Guys, this guy isn't quite as incoherent as you're making him out to be. He's addressing a very well-known philosophical concept call the "Problem of Induction." See:
http://en.wikipedia.org/wiki/Problem_of_induction
The basic jist of the argument is that using evidence-based reasoning (induction, more formally,) to arrive at truth assumes that evidence has some relationship to truth, and moreover that patterns that are observed in the evidence will remain constant. A very simple illustration is that you can't prove the statement "All swans are white" simply by observing white swans, since there's no guarantee that you've observed all the swans in existence, or that the swans you've observed remain white after you've observed them.

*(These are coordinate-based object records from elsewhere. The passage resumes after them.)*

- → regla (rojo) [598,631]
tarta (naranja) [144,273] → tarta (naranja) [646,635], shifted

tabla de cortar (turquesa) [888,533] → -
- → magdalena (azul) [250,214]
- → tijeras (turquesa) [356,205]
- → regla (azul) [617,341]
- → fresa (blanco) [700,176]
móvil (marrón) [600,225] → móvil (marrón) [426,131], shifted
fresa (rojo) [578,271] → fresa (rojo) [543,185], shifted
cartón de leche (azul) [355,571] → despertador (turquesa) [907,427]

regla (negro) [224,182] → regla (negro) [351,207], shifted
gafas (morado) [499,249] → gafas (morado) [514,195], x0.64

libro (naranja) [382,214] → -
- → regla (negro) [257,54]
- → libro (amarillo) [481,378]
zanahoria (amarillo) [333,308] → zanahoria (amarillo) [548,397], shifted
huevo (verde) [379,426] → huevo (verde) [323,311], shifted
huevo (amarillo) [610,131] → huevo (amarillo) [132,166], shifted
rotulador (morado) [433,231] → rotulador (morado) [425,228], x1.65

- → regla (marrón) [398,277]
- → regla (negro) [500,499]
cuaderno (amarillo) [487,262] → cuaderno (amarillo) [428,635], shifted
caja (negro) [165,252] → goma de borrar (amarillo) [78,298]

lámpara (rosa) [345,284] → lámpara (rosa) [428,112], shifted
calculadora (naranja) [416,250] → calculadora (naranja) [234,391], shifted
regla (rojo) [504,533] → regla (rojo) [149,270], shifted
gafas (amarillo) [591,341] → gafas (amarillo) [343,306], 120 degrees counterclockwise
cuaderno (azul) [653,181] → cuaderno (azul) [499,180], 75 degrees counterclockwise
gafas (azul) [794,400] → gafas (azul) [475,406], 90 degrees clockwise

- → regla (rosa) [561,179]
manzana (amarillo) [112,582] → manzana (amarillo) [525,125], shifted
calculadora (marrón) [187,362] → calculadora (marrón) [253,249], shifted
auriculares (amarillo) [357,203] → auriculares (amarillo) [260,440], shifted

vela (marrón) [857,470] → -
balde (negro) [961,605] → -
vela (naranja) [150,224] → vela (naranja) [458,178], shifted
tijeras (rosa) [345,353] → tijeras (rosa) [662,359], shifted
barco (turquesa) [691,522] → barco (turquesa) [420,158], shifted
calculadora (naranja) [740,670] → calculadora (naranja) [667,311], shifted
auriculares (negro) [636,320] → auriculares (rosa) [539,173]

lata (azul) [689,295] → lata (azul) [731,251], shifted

At a more 'meta' level, the problem of induction gets thornier since you can't resolve it inductively; That is, pointing out cases where patterns in evidence lead to a correct answer as justification for the concept of "evidence" assumes what you're trying to prove.
Add in some of the "presuppositionalist" apologetics of Cornelius Van Til, (who stated that only the existence of God allows for a rational/logical universe,) and you realize that SyeTenb's argument isn't quite as philosophically incomprehensible as you're all making it out to be.
HOWEVER, just because the argument is marginally coherent doesn't make it less stupid: There's light-years of rational distance between suggesting "The existence of a God who wants there to be a comprehensible universe would explain the existence of a comprehensible universe," and asserting "The existence of God is the ONLY way in which a comprehensible universe can exist."
"I axiomatically assume a God who created a universe in which induction is a valid path to knowledge" and "I axiomatically assume that induction is a valid path to knowledge" are both ways to resolve the problem.